De VOA retailcommissie is “al” 1,5 jaar aan het praten over die koopzondag.Toen ik, alweer 7 jaar geleden, ‘Beleef Alphen op Zondag’ schreef, een stuk waarin ik pleitte voor het compleet opnieuw uitvinden van de Zondag, élke zondag, voor iedere Alphenaar, kerkelijk of niet-kerkelijk, heb ik geen retailer gehoord. Toen was me volkomen duidelijk dat het gewoon openstellen van winkels op zondag, als een tweede zaterdag, nooit iets zou worden. Ook toen heb ik al gesteld daar helemaal geen religieuze argumenten voor nodig te hebben, omdat er bedrijfskundige argumenten zát tegen zijn. Dus waarom suggereer je dat ik die in dit blog opeens impliciet mee zou hebben genomen?
Wat die ‘zondag’ betreft ga ik in dat stuk veel verder dan wát jullie als retailcommissie op dit moment ook willen. Want dat lijkt niet veel meer te zijn dan wat de wethouder (en ik ook) vindt, namelijk dat uiteindelijk de winkeliers het zelf maar moeten weten. Dat daarvoor een raadsbesluit nodig is, nou, als het allemaal zo simpel en duidelijk is als jullie stellen, dan moet in die raad toch gemakkelijk een meerderheid te vinden zijn?

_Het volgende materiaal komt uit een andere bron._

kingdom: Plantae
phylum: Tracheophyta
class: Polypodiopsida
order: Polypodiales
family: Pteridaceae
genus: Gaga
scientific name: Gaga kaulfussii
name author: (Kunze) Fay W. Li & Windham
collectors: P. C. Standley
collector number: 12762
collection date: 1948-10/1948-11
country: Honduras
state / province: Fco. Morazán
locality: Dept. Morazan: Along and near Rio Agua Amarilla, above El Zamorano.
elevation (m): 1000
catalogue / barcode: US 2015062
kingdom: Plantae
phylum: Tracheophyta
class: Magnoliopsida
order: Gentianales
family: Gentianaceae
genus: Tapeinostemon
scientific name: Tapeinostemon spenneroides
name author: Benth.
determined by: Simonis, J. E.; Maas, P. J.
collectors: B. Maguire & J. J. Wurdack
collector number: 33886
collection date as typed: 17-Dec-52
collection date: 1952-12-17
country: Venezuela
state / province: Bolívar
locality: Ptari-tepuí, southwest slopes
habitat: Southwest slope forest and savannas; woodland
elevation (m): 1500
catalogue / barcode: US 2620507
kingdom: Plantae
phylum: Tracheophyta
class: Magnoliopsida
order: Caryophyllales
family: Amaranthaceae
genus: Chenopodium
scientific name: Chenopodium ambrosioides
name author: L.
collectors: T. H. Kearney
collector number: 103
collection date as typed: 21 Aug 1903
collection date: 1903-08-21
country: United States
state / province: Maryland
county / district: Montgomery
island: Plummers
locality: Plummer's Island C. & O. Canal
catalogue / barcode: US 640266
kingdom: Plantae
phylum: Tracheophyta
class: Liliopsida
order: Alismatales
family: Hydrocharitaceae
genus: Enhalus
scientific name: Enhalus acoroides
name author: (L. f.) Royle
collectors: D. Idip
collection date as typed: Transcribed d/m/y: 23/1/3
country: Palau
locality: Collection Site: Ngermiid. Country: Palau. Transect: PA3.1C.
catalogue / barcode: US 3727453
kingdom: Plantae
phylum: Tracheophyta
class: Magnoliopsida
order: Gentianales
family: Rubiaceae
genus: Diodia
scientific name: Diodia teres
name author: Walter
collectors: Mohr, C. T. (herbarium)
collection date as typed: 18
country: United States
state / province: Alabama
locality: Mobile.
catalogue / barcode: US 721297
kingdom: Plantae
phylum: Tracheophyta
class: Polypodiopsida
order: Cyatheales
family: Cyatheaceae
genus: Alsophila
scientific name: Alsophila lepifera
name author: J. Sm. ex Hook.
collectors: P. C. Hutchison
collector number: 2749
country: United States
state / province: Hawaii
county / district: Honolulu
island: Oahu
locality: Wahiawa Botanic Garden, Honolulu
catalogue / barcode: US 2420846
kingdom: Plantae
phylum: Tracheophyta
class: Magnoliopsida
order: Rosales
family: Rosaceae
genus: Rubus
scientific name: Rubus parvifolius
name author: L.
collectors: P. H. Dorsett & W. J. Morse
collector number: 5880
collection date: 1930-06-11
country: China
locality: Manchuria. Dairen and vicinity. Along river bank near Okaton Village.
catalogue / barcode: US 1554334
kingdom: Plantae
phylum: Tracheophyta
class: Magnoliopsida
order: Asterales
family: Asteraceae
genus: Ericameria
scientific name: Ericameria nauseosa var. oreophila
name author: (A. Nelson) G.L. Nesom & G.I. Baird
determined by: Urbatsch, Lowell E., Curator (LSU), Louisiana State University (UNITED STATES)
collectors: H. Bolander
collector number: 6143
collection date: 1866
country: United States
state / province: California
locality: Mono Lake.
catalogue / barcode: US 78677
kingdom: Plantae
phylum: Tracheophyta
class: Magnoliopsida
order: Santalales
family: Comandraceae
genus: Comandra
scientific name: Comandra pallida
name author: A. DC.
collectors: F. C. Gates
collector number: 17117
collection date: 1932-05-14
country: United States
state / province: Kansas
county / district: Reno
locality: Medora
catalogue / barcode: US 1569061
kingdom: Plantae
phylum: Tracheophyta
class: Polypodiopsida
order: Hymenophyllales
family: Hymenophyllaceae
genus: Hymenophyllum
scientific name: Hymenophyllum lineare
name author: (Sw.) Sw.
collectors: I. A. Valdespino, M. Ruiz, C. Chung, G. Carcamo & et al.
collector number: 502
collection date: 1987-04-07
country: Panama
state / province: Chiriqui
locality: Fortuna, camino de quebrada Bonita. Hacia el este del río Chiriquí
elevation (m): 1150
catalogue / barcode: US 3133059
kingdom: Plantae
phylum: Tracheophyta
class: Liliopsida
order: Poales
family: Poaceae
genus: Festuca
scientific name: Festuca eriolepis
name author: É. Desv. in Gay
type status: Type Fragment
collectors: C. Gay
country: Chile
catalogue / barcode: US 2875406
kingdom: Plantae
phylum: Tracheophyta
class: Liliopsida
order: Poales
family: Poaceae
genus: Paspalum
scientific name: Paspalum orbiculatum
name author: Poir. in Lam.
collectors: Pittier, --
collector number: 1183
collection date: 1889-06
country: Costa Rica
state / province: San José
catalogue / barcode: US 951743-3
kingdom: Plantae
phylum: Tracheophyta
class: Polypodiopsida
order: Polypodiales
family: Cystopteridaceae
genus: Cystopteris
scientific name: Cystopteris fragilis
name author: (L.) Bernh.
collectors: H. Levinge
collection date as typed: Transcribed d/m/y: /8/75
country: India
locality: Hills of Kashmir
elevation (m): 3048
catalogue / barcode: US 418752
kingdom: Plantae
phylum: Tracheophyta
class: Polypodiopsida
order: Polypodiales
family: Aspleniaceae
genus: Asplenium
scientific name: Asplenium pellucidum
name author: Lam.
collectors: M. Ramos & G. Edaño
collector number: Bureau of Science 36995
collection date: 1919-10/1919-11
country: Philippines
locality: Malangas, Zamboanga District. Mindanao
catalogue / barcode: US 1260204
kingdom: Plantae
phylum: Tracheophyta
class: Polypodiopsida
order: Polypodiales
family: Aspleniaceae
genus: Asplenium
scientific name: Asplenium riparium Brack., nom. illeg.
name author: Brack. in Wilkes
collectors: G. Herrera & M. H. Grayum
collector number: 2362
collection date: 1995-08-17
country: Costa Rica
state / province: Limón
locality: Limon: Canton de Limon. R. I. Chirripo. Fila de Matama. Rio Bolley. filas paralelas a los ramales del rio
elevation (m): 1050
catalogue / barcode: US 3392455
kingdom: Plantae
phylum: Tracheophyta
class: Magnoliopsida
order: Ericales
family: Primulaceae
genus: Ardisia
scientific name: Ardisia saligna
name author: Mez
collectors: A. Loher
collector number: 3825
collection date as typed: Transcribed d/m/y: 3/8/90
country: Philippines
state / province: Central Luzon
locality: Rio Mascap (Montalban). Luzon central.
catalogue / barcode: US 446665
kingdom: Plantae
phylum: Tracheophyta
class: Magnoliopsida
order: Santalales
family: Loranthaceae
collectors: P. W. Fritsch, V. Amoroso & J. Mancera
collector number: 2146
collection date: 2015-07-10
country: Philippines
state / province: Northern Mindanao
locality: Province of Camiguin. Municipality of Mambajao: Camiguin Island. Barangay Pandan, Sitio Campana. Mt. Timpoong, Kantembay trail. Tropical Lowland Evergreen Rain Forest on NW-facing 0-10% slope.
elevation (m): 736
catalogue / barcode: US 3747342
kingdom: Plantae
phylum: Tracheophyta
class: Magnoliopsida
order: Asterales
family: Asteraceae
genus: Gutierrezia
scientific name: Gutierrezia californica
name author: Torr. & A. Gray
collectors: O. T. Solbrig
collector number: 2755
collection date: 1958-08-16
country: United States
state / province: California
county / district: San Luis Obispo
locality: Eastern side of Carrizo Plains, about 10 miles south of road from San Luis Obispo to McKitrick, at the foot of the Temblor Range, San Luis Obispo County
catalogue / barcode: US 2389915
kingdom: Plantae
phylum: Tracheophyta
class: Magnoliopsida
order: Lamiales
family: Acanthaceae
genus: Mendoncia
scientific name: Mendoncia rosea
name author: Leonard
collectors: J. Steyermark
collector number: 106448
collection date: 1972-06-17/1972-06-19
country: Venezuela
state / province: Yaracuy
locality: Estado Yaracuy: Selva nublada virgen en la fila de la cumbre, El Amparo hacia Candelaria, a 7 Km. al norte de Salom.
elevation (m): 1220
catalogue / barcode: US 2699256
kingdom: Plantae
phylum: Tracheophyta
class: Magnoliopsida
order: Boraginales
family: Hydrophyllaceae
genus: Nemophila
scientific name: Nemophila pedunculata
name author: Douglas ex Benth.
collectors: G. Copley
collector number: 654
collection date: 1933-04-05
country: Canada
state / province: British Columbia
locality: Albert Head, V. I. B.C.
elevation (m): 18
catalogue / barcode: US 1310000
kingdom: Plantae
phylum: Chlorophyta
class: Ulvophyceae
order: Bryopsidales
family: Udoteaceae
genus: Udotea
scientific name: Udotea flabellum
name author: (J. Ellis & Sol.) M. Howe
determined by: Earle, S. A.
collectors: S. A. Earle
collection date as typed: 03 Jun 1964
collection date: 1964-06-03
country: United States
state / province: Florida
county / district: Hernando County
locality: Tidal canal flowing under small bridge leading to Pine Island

Alleen, ‘de markt zal het zelf oplossen’ is een stelling die zowel zó uit het VVD verkiezingsprogramma komt, als die op dit moment keer op keer bewijst tot verkeerde uitkomsten te leiden. Markten lossen zelf helemaal niets op, die zijn er, en op de behoeften uit die markt kun je creatief én winstgevend inspelen, of niet
Je wijst zeer terecht op de omgeving, hoewel, supermarkten uitgesloten, ik het retailaanbod van dorpen als Nieuwkoop, Ter Aar of Reeuwijk toch moeilijk als concurrerend met het Alphense Stadshart kan zien. Maar ik wijs er wel op dat ik niet anders dóe dan erop wijzen dat Alphen geen geïsoleerde buitenpost van de regionale retailinfrastructuur is. De essentie van dit blog is allerminst te pleiten tégen een algemene koopzondag. Alleen zijn niet het ontbreken van die wekelijkse koopzondag, of de parkeerkosten, het probleem van het Alphense Stadshart, maar het gebrek aan aantrekkelijkheid van ons Stadshart, in wezen het enige winkelcentrum (voor supermarkten ligt dat wat anders) dat mogelijkerwijs baat heeft bij zondagsopenstelling. Dat Stadshart wordt er niet aantrekkelijker op als het elke zondag suggereert dat de winkels open zijn, maar een (naar ik vrees groeiend) aantal winkels gewoon de deuren dicht heeft. Kortom, doe eerst eens wat aan die aantrekkelijkheid voor je de door veel te veel Alphenaren ervaren onaantrekkelijkheid nóg breder etaleert.
Tja, dat internet. Ik kreeg net het bericht dat mijn blog over de integratie van winkel én webshop, het concept ‘De Nieuwe Winkelier’ als basis voor aantrekkelijke winkelcentra van middelgrote steden zoals Alphen, dit jaar al ruim 5000 keer is bekeken. Ik kan me niet aan de gedachte onttrekken dat daarbij heel weinig leden van de Retailcommissie moeten zijn geweest. Maar dat wil ik, ik heb het al vaker aangeboden, graag eens in die commissie bespreken.